**TEXT EXCERPT**
CRTC index mapping is positional: CRTC ID 51 = index 0 (bit 0), CRTC ID 52 = index 1 (bit 1). Plane 39 is restricted to CRTC 52; Plane 45 can drive either CRTC. KWin's planeToLayerType (drm_layer.cpp:34-49) maps DRM Primary→OutputLayerType::Primary and DRM Overlay→OutputLayerType::GenericLayer directly.

So on the active CRTC 52, the OutputLayer set KWin sees is:

  • 1 × OutputLayerType::Primary from Plane 39 — supports NV12 LINEAR.
  • 1 × OutputLayerType::GenericLayer from Plane 45 — does not support NV12 in any modifier.

Why the answer is NO — the failing conjunct, named

For Brave's windowed parent + wp_subsurface case:

Path A is rejected at the scene-walk stage

addCandidates (workspacescene.cpp:197-261) walks the Brave window top-to-bottom. The walk would produce two candidates: the wp_subsurface (video) — added first because it has higher z than its parent — and the parent surface (chrome UI). With maxCount=1, WorkspaceScene::scanoutCandidates calls addCandidates with maxCount + 1 = 2, so two candidates are gathered before the inner size check rejects.

After the walk, workspacescene.cpp:306-308 checks ret.size() == maxCount + 1 && !checkForBlackBackground(ret.back()). The back of the list is the parent surface (Brave UI). It is not a 1×1 single-pixel SHM/single-pixel buffer. Therefore checkForBlackBackground returns false, and the function returns {}. Path A returns empty for windowed Brave by construction.

The “black background” idiom is from 8473b90a20 (Xaver Hugl, 2025-09-03, “compositor: move the 'black background' check to workspacescene”) which moved the check from compositor.cpp into the scene. The check exists for fullscreen-on-black-window patterns (some games / video players render a 1×1 black parent window with their actual content as a child surface, to bypass compositor work) — Brave does not use that pattern.

Path B is rejected at the format/modifier intersection

The wp_subsurface (video) clears every findOverlayCandidates filter at 30 fps with NV12 LINEAR dmabufs. The candidate makes it to prepareDirectScanout for a non-Primary OutputLayer. On CRTC 52, the only non-Primary OutputLayer is Plane 45 (GenericLayer). Plane 45 advertises no NV12 modifier in its IN_FORMATS blob.

Therefore compositor.cpp:404-409:

const auto formats = ... layer->supportedDrmFormats();
if (auto it = formats.find(attrs->format); it == formats.end() || !it->contains(attrs->modifier)) {
    layer->setScanoutCandidate(candidate);
    candidate->setScanoutHint(layer->scanoutDevice(), formats);
    return false;
}

returns false: formats.find(DRM_FORMAT_NV12) == formats.end() for Plane 45 → reject. Path B is rejected at the format/modifier intersection. No further conjunct in EglGbmLayer::importScanoutBuffer is even evaluated.

(Data items)

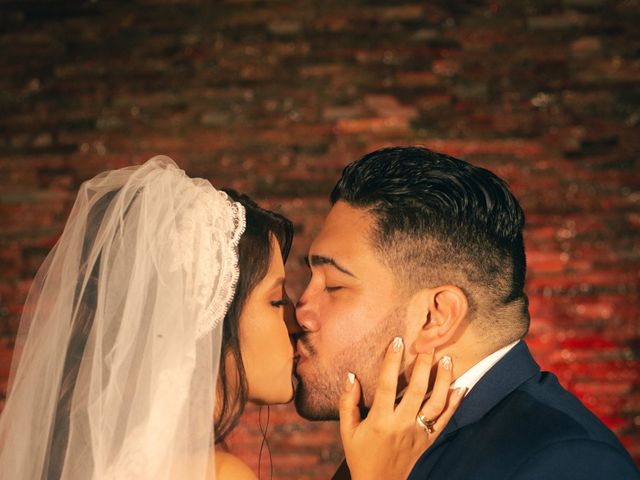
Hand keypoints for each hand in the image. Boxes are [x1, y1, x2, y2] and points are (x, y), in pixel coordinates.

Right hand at [339, 337, 464, 479]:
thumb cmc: (360, 455)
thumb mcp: (347, 430)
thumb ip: (348, 403)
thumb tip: (351, 376)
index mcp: (380, 420)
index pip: (386, 384)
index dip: (391, 361)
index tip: (397, 341)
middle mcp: (401, 425)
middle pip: (416, 390)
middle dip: (423, 366)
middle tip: (428, 346)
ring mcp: (418, 433)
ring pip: (436, 403)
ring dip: (443, 380)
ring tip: (447, 360)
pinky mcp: (428, 440)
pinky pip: (445, 420)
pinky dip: (455, 403)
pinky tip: (462, 387)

**EXERCISE INSTRUCTIONS**
1) According to the KWin scanout analysis, which plane is restricted to CRTC 52?
2) Pick up the KWin scanout analysis right after its final sentence and continue it.

**ANSWERS TO THE EXERCISES**
1) Plane 39

2)
The Primary plane (39) does support NV12 LINEAR, but it is in use as the GL framebuffer surface (OutputLayerType::Primary is the single-framebuffer canonical role in KWin). KWin v6.6.4 does not have logic to swap plane roles dynamically (move the GL framebuffer to Plane 45 in AFBC, free Plane 39 for video). That would be a substantial KWin design change.

Implications for Phase 4 design space

Per worklist Phase 1 contract — “yes/no plus a paragraph naming the specific conjunct(s) that pass or fail”:

  • Architect's hypothesis (a) — cache the dmabuf-to-GL-texture import. Remains the primary candidate. Aligns with the A2 trajectory data (drops in three bursts during ~30 s warmup, then steady 0/sec). Phase 2 source-read prioritises: src/wayland/linuxdmabufv1clientbuffer.cpp, src/scene/surfaceitem_wayland.cpp, src/scene/itemrenderer_opengl.cpp.
  • Architect's hypothesis (b) — promote single-color-plane subsurface video to direct scanout via wp_drm_lease_v1. STRUCTURALLY UNREACHABLE on this hardware/driver combo. Two reasons:
    1. wp_drm_lease_v1 is the wrong protocol for this case — it leases an entire connector/output to a client (typical consumer: VR HMDs). It is not the mechanism for putting a subsurface on its own DRM plane within a managed Plasma session. The protocol-correct mechanism would be KWin's existing multi-overlay path (Path B above), which fails at the format/modifier intersection on rockchip-drm.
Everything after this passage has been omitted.